At the Risk of Seeming Superficial...

...one certainly has the feeling that Danny would have done it for Chelsea but has good reason not to trust her friends.

Presumably from the tone of the narration, this story is happening some time back, so there's no thought of documented evidence turning up on Facebook or on somebody's home page. But the whole point of the exercise requires that his crossdressing becomes public, so that the previous set of girls can learn that Caitlin and company can do it too. As Danny tells us, even their unsuccessfully choosing him for the experience will hurt him socially (or worse) at school.

A couple of related points there: if it's true that someone else has already done it (and it should be pointed out that we don't know that), the social fallout from that hasn't reached Danny yet. That suggests that so far the girls are keeping this project to themselves -- or else that Daniel's so far out of the loop that the word hasn't hit him yet.

Secondly, Caitlyn and Melanie certainly acted as though they weren't intending this as an act of humiliation; maybe it was even something that Chelsea suggested to them after seeing the longing in his face in the past. But I can't see where they've earned Daniel's trust at all. As interested in the clothes as he is, he still has to pick his spots carefully, and this isn't at all a good one for him -- even if it means he'll be asking himself "what if?" for the rest of his life.

Eric

if this is a related story to the previous one, his "Dream" ...

then, perhaps the parallels between this and the dream overwhelmed him.

His soul wants to know what its is like to be a girl. If he is mostly a girl or a mix of girl/boy is hard to say but the boy in him, or his social conditioning, won't let her out.

Fear of the consquences? Fear these girls will *out* him? Or fears his inner girl is the real child and will take over if not repressed?

Powerful stuff.

John in Wauwatosa

John in Wauwatosa

Hope you'll continue with this

So much of this hits very close to home. Analyzing every possible meaning of the word "friendlier"...I've always done that... having the chance to dress and present as a female offered but having the fear of trusting that it would not be for the purpose of deliberate humiliation... fearing "crossing that line", knowing it would forever change things and that it would be impossible to go back, and fearing that...and yet wanting it so badly... even the favorite private place in the woods... yes, I know this character too well. Looking forward to seeing how this develops, thanks for writing and posting.

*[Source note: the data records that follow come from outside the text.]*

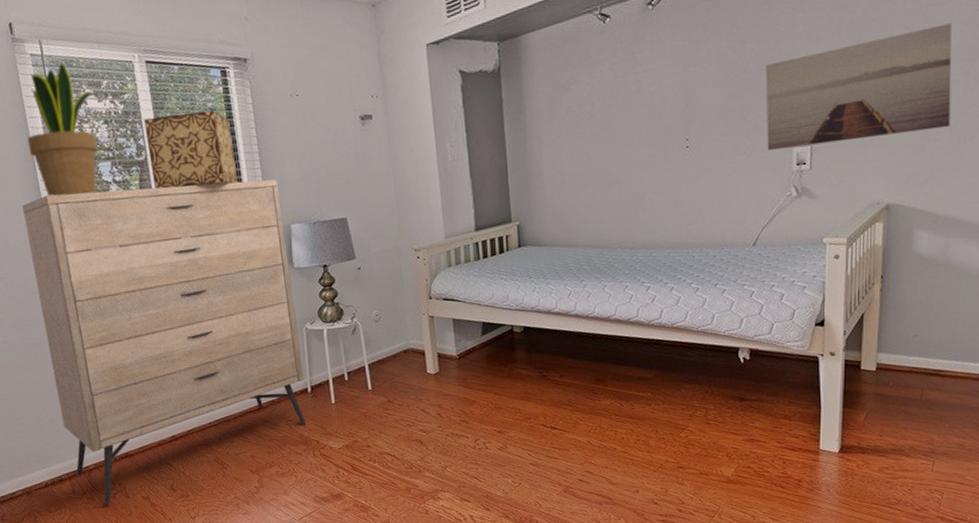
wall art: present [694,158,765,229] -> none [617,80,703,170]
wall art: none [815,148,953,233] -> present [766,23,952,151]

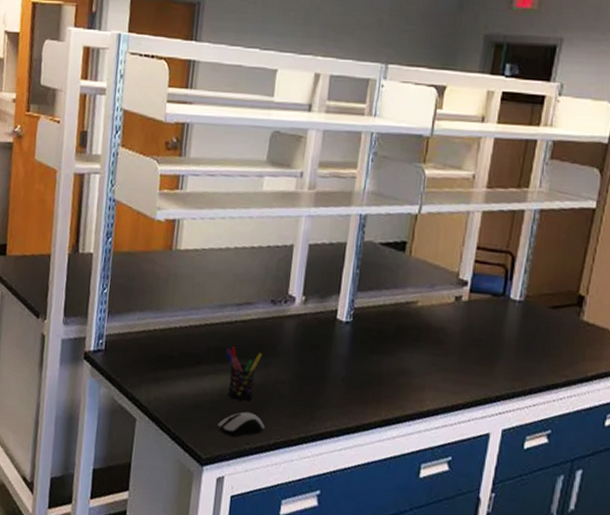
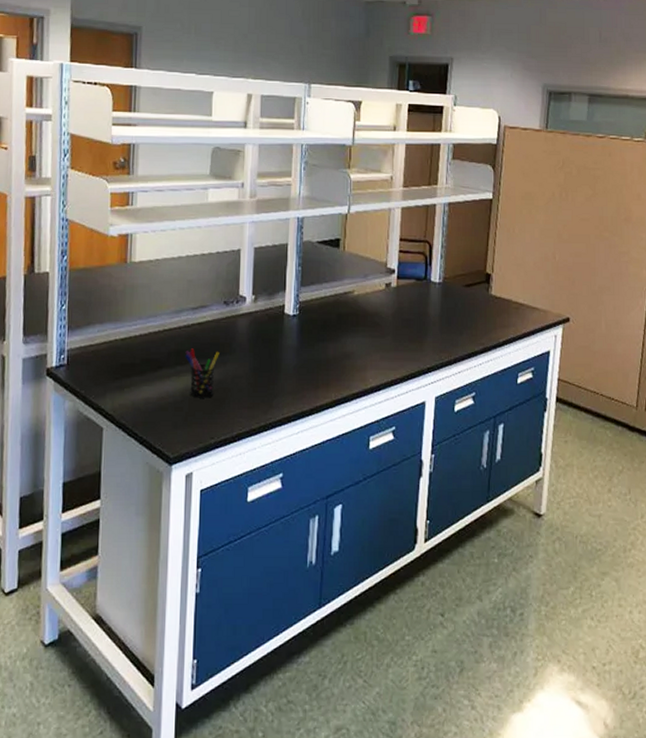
computer mouse: present [217,411,265,437] -> none [183,408,227,433]

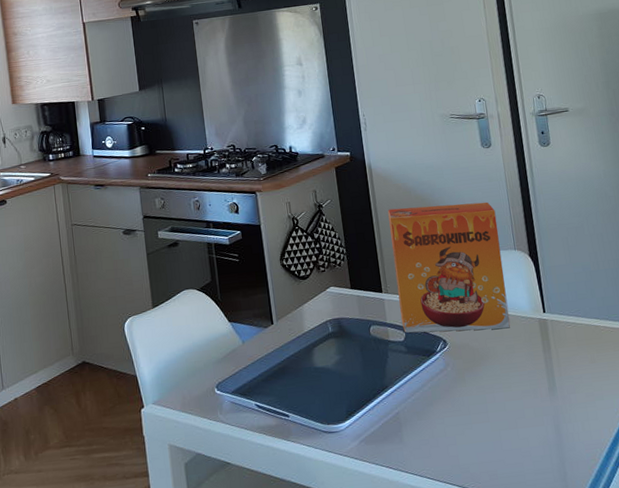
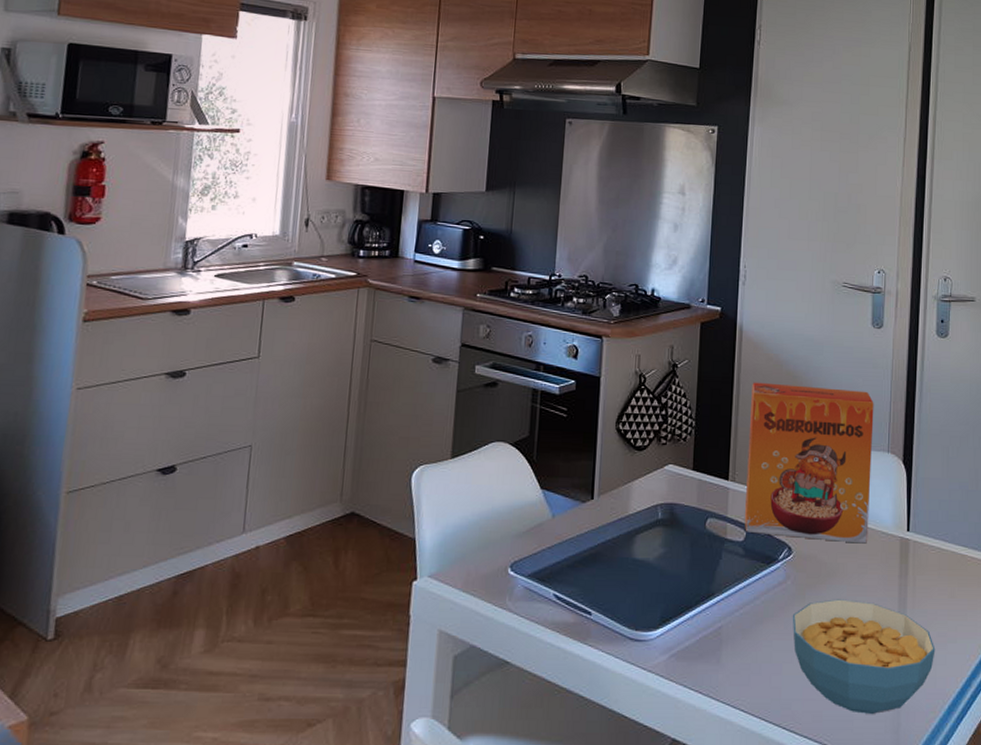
cereal bowl: none [456,376,587,469] -> present [792,599,936,715]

How many times have I heard that voice?

Andrea Lena's picture

...are you ashamed of me? Once again it's not the action that takes place in this story so much as what never comes to pass, and much is the regret for that since it all too painfully parallels my own story. Thank you once again for putting a 'face' to my own voice.


Dio vi benedica tutti
Con grande amore e di affetto
Andrea Lena

  

To be alive is to be vulnerable. Madeleine L'Engle
Love, Andrea Lena

"Are you ashamed of me?"

ah, yes, I remember hearing that "voice" and trying so hard to drown her out ...

nice story.

Dorothycolleen, member of Bailey's Angels

DogSig.png

Such a tangled web

Danny seems to have good reasons not to trust the girls. As the story is written, he was wise not to give in to their offer, despite Danielle's urges. Perhaps she isn't quite as wise as Danny seems to think?
I sincerely hope that Danny is able to articulate this to Danielle, so that they may come to some kind of compromise and reach the next level?

Caitlin, Chelsea, and Melanie

can see Danielle in Danny. Why is he afraid of her?